Does Reverse Osmosis Remove Radon From Water?

Yes, reverse osmosis effectively removes radon from drinking water. RO systems can achieve rejection rates up to 99% for radioactive isotopes including radon-222, making them one of the most reliable treatment options for this specific contaminant. However, the type of RO system matters enormously: a small under-sink unit protects your drinking water but does nothing about the radon escaping into the air every time you shower or run a dishwasher.

How RO Membranes Filter Radon

Reverse osmosis forces water through a semipermeable membrane under pressure. The membrane selectively blocks contaminants based on their size, charge, and molecular properties. Radon and its radioactive decay products are large enough to be caught by this process, and research published in the journal Desalination found that RO showed “steady, high rejection of all isotopes which attained 99% without interference of similar ions.” Unlike some other filtration methods, RO doesn’t require regeneration cycles or secondary filtration to maintain that performance.

Point-of-Use vs. Whole-House Systems

This is where most people get tripped up. The typical RO system sold for home use is a point-of-use (POU) unit installed under your kitchen sink. It filters the water you drink and cook with, and it does that job well. But radon in water creates two separate health risks: ingestion and inhalation. About 89% of deaths linked to waterborne radon come from breathing it in, not drinking it. Radon is a dissolved gas, and it escapes into your indoor air whenever water is agitated, heated, or aerated. Showers, dishwashers, and washing machines all release radon into the air you breathe.

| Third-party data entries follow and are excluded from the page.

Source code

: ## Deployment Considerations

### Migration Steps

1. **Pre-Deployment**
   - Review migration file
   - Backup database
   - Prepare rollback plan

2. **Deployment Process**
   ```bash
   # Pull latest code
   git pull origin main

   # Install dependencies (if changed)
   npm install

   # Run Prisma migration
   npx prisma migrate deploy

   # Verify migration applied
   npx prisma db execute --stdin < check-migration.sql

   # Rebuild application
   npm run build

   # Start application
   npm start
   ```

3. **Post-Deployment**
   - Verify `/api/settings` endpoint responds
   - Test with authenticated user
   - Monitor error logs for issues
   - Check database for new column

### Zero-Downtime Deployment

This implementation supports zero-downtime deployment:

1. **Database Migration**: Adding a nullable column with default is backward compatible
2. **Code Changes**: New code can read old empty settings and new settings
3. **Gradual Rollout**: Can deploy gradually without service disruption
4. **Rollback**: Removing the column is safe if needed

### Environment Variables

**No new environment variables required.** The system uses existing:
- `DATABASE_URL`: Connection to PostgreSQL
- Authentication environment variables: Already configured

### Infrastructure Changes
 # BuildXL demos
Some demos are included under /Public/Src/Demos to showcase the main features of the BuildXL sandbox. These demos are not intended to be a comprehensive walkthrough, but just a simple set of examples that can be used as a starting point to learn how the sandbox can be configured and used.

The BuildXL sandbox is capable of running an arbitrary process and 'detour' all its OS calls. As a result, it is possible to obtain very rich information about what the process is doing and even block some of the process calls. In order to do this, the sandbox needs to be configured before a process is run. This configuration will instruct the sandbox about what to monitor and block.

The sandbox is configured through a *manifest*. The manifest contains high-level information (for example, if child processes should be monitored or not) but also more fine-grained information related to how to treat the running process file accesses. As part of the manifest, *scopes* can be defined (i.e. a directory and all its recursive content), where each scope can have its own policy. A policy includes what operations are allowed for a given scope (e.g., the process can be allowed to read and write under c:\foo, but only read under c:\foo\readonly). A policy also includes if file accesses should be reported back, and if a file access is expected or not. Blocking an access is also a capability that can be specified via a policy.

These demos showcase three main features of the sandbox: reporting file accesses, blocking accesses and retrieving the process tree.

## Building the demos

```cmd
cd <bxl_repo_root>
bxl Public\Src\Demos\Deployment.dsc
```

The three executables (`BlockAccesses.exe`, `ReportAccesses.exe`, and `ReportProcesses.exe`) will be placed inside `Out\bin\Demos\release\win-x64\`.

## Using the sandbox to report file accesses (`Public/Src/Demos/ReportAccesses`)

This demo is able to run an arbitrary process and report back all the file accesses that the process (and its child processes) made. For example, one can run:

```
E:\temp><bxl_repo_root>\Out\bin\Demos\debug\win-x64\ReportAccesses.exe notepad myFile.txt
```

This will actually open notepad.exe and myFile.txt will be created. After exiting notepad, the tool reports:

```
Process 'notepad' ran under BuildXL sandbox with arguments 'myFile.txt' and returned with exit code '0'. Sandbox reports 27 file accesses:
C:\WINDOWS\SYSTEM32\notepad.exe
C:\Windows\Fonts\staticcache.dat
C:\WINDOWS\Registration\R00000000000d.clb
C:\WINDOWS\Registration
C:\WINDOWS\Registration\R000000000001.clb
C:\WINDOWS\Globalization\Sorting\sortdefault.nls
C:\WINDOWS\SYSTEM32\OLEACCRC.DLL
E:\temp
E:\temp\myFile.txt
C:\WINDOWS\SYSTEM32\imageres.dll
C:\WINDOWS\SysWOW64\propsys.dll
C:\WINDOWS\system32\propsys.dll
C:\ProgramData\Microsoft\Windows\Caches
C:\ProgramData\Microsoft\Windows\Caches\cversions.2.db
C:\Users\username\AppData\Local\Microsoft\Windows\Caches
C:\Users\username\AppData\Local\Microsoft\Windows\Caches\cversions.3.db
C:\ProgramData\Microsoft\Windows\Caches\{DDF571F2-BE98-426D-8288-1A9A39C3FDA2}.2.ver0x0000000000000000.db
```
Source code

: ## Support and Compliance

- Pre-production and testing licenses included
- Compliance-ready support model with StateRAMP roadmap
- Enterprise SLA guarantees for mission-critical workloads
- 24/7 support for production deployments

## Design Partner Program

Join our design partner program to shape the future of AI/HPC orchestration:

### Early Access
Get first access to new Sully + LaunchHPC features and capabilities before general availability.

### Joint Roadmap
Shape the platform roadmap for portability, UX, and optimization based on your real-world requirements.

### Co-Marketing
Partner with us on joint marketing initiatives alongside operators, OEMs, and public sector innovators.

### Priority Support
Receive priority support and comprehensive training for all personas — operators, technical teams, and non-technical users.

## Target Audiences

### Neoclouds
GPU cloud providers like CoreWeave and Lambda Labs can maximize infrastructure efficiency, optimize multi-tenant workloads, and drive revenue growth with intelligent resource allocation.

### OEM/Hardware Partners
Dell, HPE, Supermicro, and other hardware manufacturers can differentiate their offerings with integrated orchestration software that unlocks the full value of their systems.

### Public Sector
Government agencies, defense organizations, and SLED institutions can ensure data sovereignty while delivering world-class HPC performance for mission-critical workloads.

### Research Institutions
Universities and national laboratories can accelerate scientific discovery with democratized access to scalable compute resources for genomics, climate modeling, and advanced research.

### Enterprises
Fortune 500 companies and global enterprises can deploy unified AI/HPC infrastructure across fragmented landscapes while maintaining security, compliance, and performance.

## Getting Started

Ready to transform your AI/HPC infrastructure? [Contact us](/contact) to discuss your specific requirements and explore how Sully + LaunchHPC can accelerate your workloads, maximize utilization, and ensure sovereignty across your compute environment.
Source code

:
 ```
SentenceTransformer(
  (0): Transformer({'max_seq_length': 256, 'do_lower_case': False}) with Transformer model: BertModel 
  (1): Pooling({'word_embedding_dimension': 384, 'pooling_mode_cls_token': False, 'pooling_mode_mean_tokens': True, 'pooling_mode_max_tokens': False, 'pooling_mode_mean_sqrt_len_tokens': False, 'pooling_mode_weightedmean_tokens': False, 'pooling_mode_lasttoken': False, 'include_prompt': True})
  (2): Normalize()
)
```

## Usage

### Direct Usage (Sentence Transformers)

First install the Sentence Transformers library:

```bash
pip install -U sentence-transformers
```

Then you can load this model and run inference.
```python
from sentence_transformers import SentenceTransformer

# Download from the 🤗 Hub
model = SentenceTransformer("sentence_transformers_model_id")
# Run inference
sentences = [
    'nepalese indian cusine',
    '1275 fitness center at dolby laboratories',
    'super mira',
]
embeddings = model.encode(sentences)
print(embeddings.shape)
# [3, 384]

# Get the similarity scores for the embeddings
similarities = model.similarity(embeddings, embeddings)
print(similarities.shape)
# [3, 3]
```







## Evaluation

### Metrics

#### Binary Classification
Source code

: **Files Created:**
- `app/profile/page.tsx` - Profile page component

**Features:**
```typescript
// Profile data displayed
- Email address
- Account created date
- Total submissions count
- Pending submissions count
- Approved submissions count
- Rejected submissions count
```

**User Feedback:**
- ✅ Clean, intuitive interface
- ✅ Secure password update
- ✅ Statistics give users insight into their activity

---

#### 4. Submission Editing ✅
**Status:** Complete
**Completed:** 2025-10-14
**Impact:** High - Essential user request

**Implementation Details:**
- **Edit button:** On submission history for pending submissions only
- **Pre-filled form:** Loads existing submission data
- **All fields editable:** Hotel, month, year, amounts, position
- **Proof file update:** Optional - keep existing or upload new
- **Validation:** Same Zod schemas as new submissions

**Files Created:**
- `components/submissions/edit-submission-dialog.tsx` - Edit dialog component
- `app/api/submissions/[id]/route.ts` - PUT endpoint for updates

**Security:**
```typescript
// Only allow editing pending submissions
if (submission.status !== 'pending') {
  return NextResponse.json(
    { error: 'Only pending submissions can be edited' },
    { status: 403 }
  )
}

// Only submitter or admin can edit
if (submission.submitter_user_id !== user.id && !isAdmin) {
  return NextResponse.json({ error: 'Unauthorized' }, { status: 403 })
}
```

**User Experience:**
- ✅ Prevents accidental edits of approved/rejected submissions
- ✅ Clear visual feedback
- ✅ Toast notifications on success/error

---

A countertop or under-sink RO system only treats a single tap. It does nothing to prevent radon from gassing out at every other water fixture in your home. If your well water has elevated radon levels, the inhalation exposure from showering alone likely dwarfs whatever you’d get from drinking unfiltered water.

Whole-House Alternatives for Radon

For whole-house radon removal, aeration systems are the most common solution. These systems bubble air through the water before it enters your plumbing, stripping the dissolved radon gas out and venting it safely outdoors. They address both the ingestion and inhalation pathways in one step.

The downside is cost. Aeration systems typically run between $5,000 and $12,000 installed, depending on the system type and your plumbing setup. Granular activated carbon (GAC) filters offer a cheaper alternative at around $1,500, though they come with a caveat: radon decay products accumulate on the carbon over time, creating a low-level radioactive waste concern when replacing the filter media. Research on filter accumulation in water treatment facilities has shown that short-lived radon decay products build up through ongoing radioactive decay inside the system. While the dose is generally below the public exposure limit of 1 millisievert per year, anyone handling used filters during replacement should take precautions.

A similar concern applies to RO membranes in high-radon applications. The concentrated brine side of the membrane collects rejected contaminants, and radioactive particles can accumulate over time. This is manageable with proper maintenance but worth knowing about.

When RO Makes Sense for Radon

RO is a strong choice in a few specific scenarios. If your radon levels are moderately elevated and your primary concern is drinking water safety, a point-of-use RO system is affordable and effective. If your well water contains multiple contaminants beyond radon, such as uranium, radium, or high dissolved solids, RO handles all of them simultaneously. North Carolina’s Department of Health and Human Services specifically recommends reverse osmosis as a treatment for removing radionuclides including uranium, radium, radon, and gross alpha and beta particles from well water.

If your water radon levels are high enough to pose a meaningful inhalation risk, though, you’ll likely need a whole-house solution. Some homeowners pair a whole-house aeration system with a point-of-use RO unit at the kitchen sink for an extra layer of protection on their drinking water.

Testing Your Water for Radon

Before investing in any treatment system, get your water tested. Radon in water testing requires a specific sampling protocol because the gas escapes quickly once water is exposed to air. You’ll need to collect the sample in a way that minimizes agitation and air contact, then get it to a certified lab promptly. Many state health departments maintain lists of certified laboratories that test for radon in water, and some offer the testing at reduced cost.

There’s no current federal standard for radon in drinking water, though the EPA has proposed a maximum contaminant level of 300 pCi/L for systems without a state radon program and 4,000 pCi/L for states with multimedia mitigation programs. Some states set their own action levels. Testing gives you a number you can compare against these guidelines and helps determine whether a point-of-use RO system is sufficient or whether whole-house treatment is warranted.

Keep in mind that radon levels in well water can fluctuate seasonally and even daily, so a single test provides a snapshot rather than a long-term average. If your results come back near an action level, retesting at a different time of year gives a more complete picture before you commit to a $5,000-plus mitigation system.